Senator Hillary Rodham Clinton stated in her West Virginia victory speech last night that no Democrat since 1916 had ever won the White House without West Virginia. The implication, of course, is that Hillary will work the Clinton magic to win West Virginia and the nation as a whole.
That is undoubtedly true. But it is also undoubtedly irrelevant, and betrays a fundamental inflexibility in the Clinton view of the electoral map that does not grasp the changes that have taken place in America over the last 20 years.
West Virginia was once a key part of the Democratic coalition; even Jimmy Carter (in 1980) and Michael Dukakis (in 1988) won it. But beneath the surface, West Virginia was becoming an increasingly purple state during the 1980s and 1990s.
In 1980, President Carter won West Virgnia with just under 50 percent of the vote, outperforming the national popular vote (which he lost 51-41) by about 9 points. In 1984, a very bad year for Democrats, Walter Mondale lost West Virginia, 55-45, while losing the national election 59-41. Mondale overperformed in West Virginia by about 4 points. In 1988, West Virginia went Democratic by a margin of 52 to 47, about 6 points more Democratic than the national popular vote (which broke 53-46 in favor of George H.W. Bush). In 1992, Bill Clinton won West Virginia with 48 percent of the vote, about 5 points more than his national popular vote share (43 percent). On average, the Democrats were doing about 6 points better in West Virginia than in the rest of the country.
In 1996, however, Clinton won West Virginia with only 51.5 percent of the vote, which was only 2.3 points more than his national vote total of 49.2 percent. In 2000, Bush carried the state with 52 percent of the vote, 4 points better than his national popular vote share of 48 percent. Bush again won West Virginia in 2004, over-performing there by 5 points over the national popular vote.
So there has clearly been an underlying trend in West Virginia from being a part of the Democratic base to being a part of the Republican base.
And while Bill Clinton may have done about 2 or 3 points better in West Virginia relative to the long-term trend in 1992 and 1996, a 2 or 3 point "Clinton bump" would not be enough for the Democrats to win West Virginia in 2008 unless the election becomes a 49-state blowout. Extrapolating the trend line out to 2008, the generic Democrat should expect to do about 6.5 points worse in West Virginia than in the rest of the country.

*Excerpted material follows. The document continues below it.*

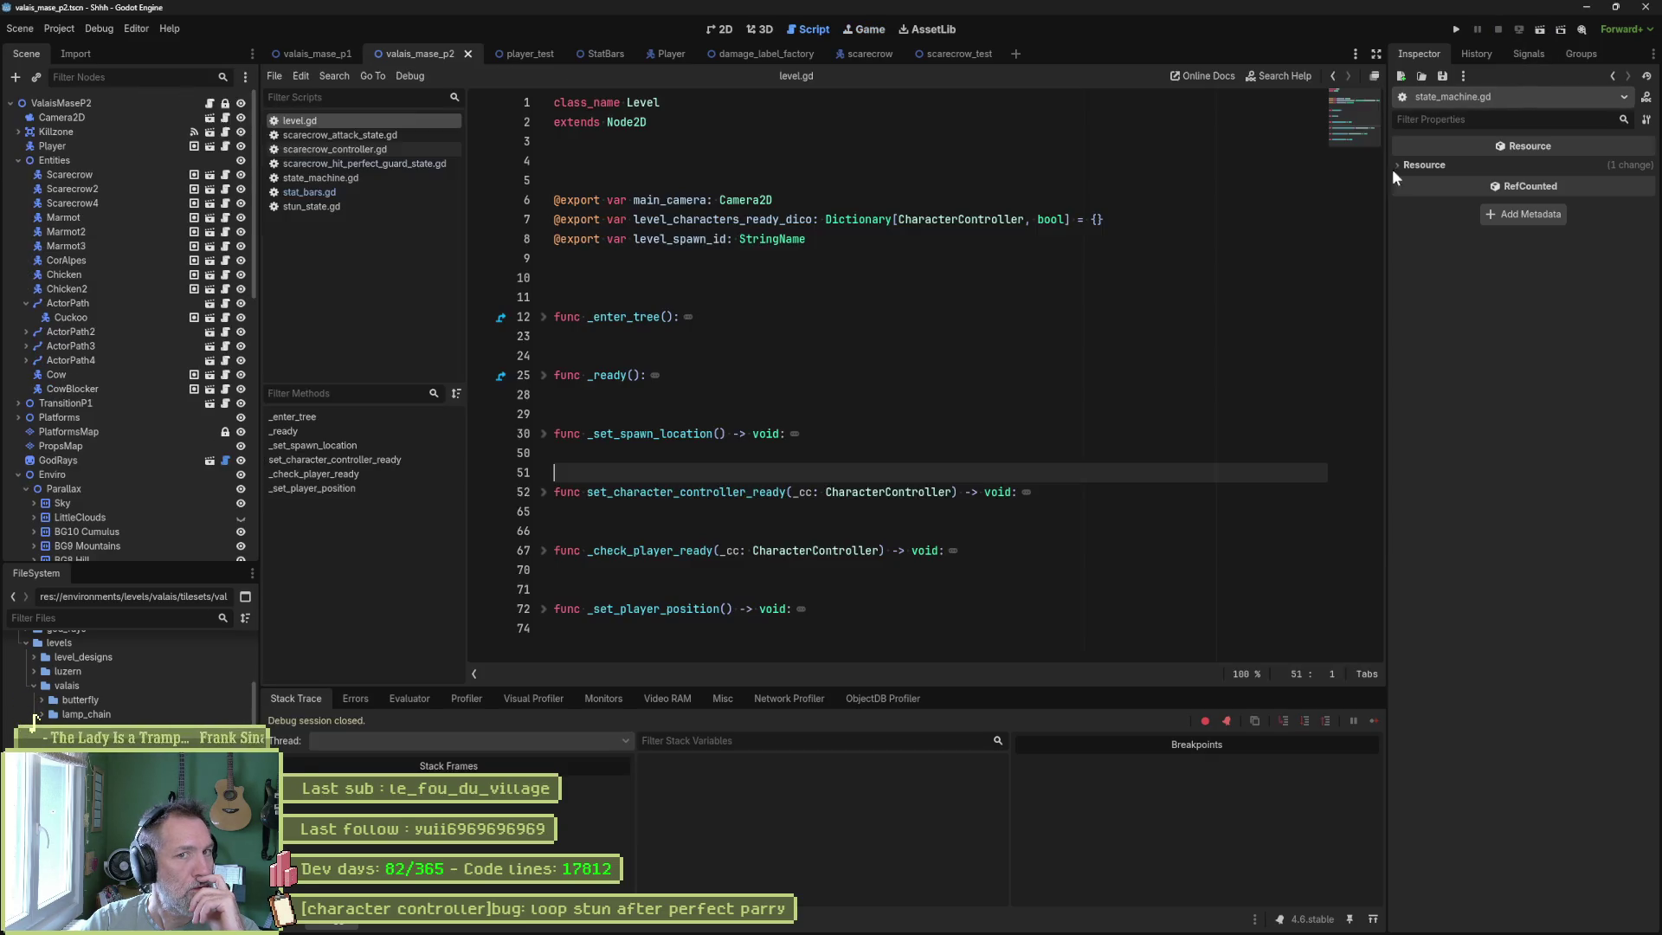
Read _update_progress_bars in stat_bars.gd, then bring up the StatBars scene in the 2D view.
left_click(332, 196)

There are plenty of states that were firm parts of the Democratic base which then became swing states and then became "Red States." Case in point: From 1848 until 1992, no Democrat had ever won the White House without carrying the state of Texas. In the highly-competitive elections of 1960, 1968 and 1976, Texas was a bona fide battleground state. John F. Kennedy picked Lyndon Johnson as his running mate in 1960 largely to nail down Texas's critical electoral votes.
But eventually, the Kennedy-Johnson era of politics came to an end, and Hillary's husband showed that a Democrat can win a national election without the Lone Star State (which, by the way, has nearly seven times as many Electoral Votes as West Virginia).
All of this leads me to question Hillary's judgment, because either she is spinning this line about West Virginia's significance out of desperation, knowing it is ridiculous; or she really has drank her own "Restorationist" Kool-Aid, believing that all it takes is a Clinton on the ballot to return America to the "good old days" of the 1990s. My dear readers are, of course, welcome to draw their own opinions.